Smith and Wickens concluded that the standard textbook model of the determination of exchange rates for a small open economy is capable of giving a reasonably good empirical explanation, provided that the model is dynamically well specified and that its structural (and not its reduced form) is estimated.

William Branson (Princeton University and CEPR), in his presentation 'US Fiscal Policy and the Dollar', argued that while structural economic models explained medium-term exchange rate movements quite well, they were very bad at explaining short-run fluctuations. His model concentrated on the relationship between the US exchange rate, the long and short interest rates and the fiscal deficit. The risk premium in the interest-parity condition was related to the stock of government bonds outstanding, on the grounds that a larger stock of bonds increased the risk of devaluation, as foreign residents became less willing to hold US assets. Branson argued that numerical simulations with plausible parameter values reproduced the stylized facts of US exchange rate and interest rate behaviour.

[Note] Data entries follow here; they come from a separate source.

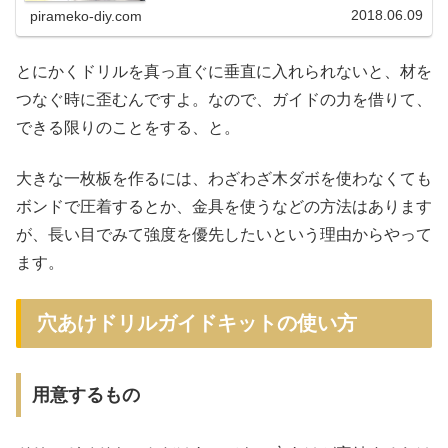
フィートを6本も用意してますけ...
2018.06.09
pirameko-diy.com
とにかくドリルを真っ直ぐに垂直に入れられないと、材を
つなぐ時に歪むんですよ。なので、ガイドの力を借りて、
できる限りのことをする、と。
大きな一枚板を作るには、わざわざ木ダボを使わなくても
ボンドで圧着するとか、金具を使うなどの方法はあります
が、長い目でみて強度を優先したいという理由からやって
ます。
穴あけドリルガイドキットの使い方
用意するもの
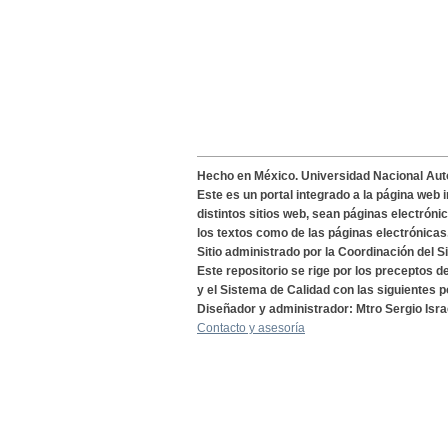
Hecho en México. Universidad Nacional Au
Este es un portal integrado a la página web 
distintos sitios web, sean páginas electróni
los textos como de las páginas electrónicas
Sitio administrado por la Coordinación del S
Este repositorio se rige por los preceptos 
y el Sistema de Calidad con las siguientes p
Diseñador y administrador: Mtro Sergio Isra
Contacto y asesoría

The final session of the workshop was devoted to a general discussion of alternative approaches to exchange rate modelling. This discussion was based around a survey paper by Peter Isard (IMF), entitled 'Alternative Approaches to the Empirical Modelling of Exchange Rates: Where is the Profession Now?'; Gerry Holtham (OECD) reported on progress at the OECD in modelling exchange rates. Putting more effort into building models which assumed uncovered interest parity was generally seen as unpromising: more attention should be paid to providing a more sophisticated treatment of risk premia. Portfolio balance models tended to perform poorly for a variety of reasons, which included difficulties in measuring asset stocks accurately. A number of participants argued that by putting so much emphasis on rationality economic models were often incapable of capturing important real world phenomena. Speculative bubbles were a plausible explanation of many exchange rate fluctuations and more effort should be made to incorporate them into econometric modelling. There was also some discussion of the use of the current account balance to 'tie down' the long-run exchange rate equilibrium, although it was stressed that this often led to perverse short-run exchange rate movements.